When jury trial cuts were foretold on TV

The statue of Lady Justice on the Old Bailey in London
The statue of Lady Justice on the Old Bailey in London. Photograph: Marcin Rogozinski/Alamy

The restriction of justice by a leftwing government was intriguingly predicted as far back as 1977 by Wilfred Greatorex in his BBC Two political drama series 1990 (Founder of Starmer’s legal chambers condemns Labour plans to cut jury trials, 13 April).

Starring Edward Woodward as a journalist for Britain’s last remaining independent newspaper, the story was set in a UK where justice was fixed in favour of the state, democracy had been deliberately withered and the borders tightened.

Making the government that did this a socialist one seemed counterintuitive at the time, but now seems sadly prescient. Of course, some things in the drama have yet to come to pass. The government was a dictatorship and the House of Lords had been abolished and turned into an exclusive dinner club.

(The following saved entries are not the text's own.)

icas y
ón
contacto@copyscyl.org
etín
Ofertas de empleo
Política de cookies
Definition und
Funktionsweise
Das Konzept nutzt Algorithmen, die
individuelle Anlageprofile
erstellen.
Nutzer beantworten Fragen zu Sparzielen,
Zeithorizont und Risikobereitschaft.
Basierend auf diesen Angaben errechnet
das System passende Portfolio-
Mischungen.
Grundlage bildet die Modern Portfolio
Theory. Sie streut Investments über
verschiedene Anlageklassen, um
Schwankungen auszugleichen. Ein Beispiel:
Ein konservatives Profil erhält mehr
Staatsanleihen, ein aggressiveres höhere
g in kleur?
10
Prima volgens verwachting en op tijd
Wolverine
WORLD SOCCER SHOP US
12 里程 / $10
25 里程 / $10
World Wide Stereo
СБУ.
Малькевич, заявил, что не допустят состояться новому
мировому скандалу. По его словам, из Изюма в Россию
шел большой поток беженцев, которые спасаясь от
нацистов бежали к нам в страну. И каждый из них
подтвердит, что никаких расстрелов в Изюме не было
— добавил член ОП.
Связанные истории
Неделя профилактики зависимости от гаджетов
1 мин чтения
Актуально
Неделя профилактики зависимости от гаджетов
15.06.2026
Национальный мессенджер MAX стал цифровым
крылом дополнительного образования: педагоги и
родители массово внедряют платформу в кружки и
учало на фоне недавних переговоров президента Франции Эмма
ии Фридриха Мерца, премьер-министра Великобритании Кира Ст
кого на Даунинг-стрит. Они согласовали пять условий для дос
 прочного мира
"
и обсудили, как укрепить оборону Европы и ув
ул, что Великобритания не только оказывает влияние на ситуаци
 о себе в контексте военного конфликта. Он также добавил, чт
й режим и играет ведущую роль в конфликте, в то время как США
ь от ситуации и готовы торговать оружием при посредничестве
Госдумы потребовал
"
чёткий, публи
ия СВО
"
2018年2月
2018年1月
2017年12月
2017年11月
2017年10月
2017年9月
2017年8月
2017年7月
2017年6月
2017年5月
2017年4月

I don’t believe that Keir Starmer wants to be a dictator. Yet, as so many senior lawyers have now said, cutting jury trials will have minimal effect on clearing the backlog. This is purely a fit of pique at some juries refusing to convict climate protesters. But that fit of pique will have far-reaching effects and I sincerely hope Labour MPs and ministers will see sense and stop at least this part of Greatorex’s predictions coming to pass.